How can I use gulp to replace a string in a file?

Alan2 picture Alan2 · Mar 27, 2016 · Viewed 31.6k times · Source

I am using gulp to uglify and make ready my javascript files for production. What I have is this code:

var concat = require('gulp-concat');
var del = require('del');
var gulp = require('gulp');
var gzip = require('gulp-gzip');
var less = require('gulp-less');
var minifyCSS = require('gulp-minify-css');
var uglify = require('gulp-uglify');

var js = {
    src: [
        // more files here
        'temp/js/app/appConfig.js',
        'temp/js/app/appConstant.js',
        // more files here
    ],

gulp.task('scripts', ['clean-js'], function () {
    return gulp.src(js.src).pipe(uglify())
      .pipe(concat('js.min.js'))
      .pipe(gulp.dest('content/bundles/'))
      .pipe(gzip(gzip_options))
      .pipe(gulp.dest('content/bundles/'));
});

What I need to do is to replace the string:

dataServer: "http://localhost:3048",

with

dataServer: "http://example.com",

In the file 'temp/js/app/appConstant.js',

I'm looking for some suggestions. For example perhaps I should make a copy of the appConstant.js file, change that (not sure how) and include appConstantEdited.js in the js.src?

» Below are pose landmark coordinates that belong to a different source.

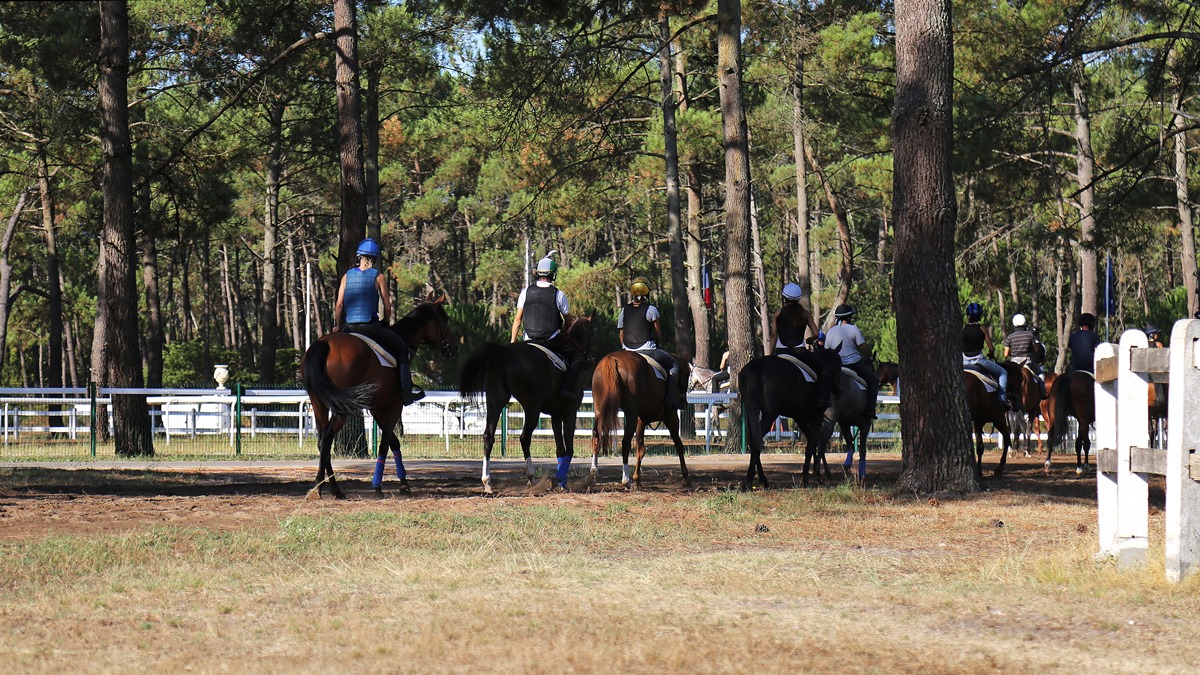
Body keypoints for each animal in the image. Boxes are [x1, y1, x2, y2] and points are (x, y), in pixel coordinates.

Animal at [302, 296, 456, 497]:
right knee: (327, 439)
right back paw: (321, 487)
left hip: (319, 403)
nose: (453, 348)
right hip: (341, 408)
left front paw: (403, 483)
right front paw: (378, 486)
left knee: (322, 441)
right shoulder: (394, 406)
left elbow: (394, 443)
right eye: (444, 319)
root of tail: (324, 344)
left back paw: (332, 488)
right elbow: (385, 444)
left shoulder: (377, 408)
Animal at [456, 312, 592, 492]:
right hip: (532, 407)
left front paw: (561, 482)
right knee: (524, 437)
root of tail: (504, 353)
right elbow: (568, 448)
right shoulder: (570, 413)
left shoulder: (556, 415)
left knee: (488, 436)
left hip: (495, 401)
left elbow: (560, 449)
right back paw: (531, 477)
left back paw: (487, 482)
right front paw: (558, 481)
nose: (590, 361)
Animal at [590, 348, 696, 485]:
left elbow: (640, 449)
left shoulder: (641, 421)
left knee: (596, 434)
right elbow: (679, 445)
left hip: (600, 410)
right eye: (688, 375)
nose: (684, 402)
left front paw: (637, 479)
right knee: (625, 442)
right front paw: (685, 476)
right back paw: (625, 479)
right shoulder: (671, 417)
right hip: (631, 414)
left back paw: (594, 468)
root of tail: (613, 359)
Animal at [734, 345, 840, 487]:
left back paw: (761, 480)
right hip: (769, 415)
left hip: (752, 413)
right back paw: (750, 481)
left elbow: (813, 443)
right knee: (756, 442)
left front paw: (817, 476)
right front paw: (807, 479)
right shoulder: (816, 416)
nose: (839, 391)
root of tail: (757, 367)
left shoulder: (801, 417)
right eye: (839, 364)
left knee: (754, 441)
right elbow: (812, 445)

But I am not sure with gulp how to make a copy of a file and replace a string inside a file.

Any help you give would be much appreciated.

Answer

Jeroen picture Jeroen · Mar 27, 2016

Gulp streams input, does all transformations, and then streams output. Saving temporary files in between is AFAIK non-idiomatic when using Gulp.

Instead, what you're looking for, is a streaming-way of replacing content. It would be moderately easy to write something yourself, or you could use an existing plugin. For me, gulp-replace has worked quite well.

If you want to do the replacement in all files it's easy to change your task like this:

var replace = require('gulp-replace');

gulp.task('scripts', ['clean-js'], function () {
    return gulp.src(js.src)
      .pipe(replace(/http:\/\/localhost:\d+/g, 'http://example.com'))
      .pipe(uglify())
      .pipe(concat('js.min.js'))
      .pipe(gulp.dest('content/bundles/'))
      .pipe(gzip(gzip_options))
      .pipe(gulp.dest('content/bundles/'));
});

You could also do gulp.src just on the files you expect the pattern to be in, and stream them seperately through gulp-replace, merging it with a gulp.src stream of all the other files afterwards.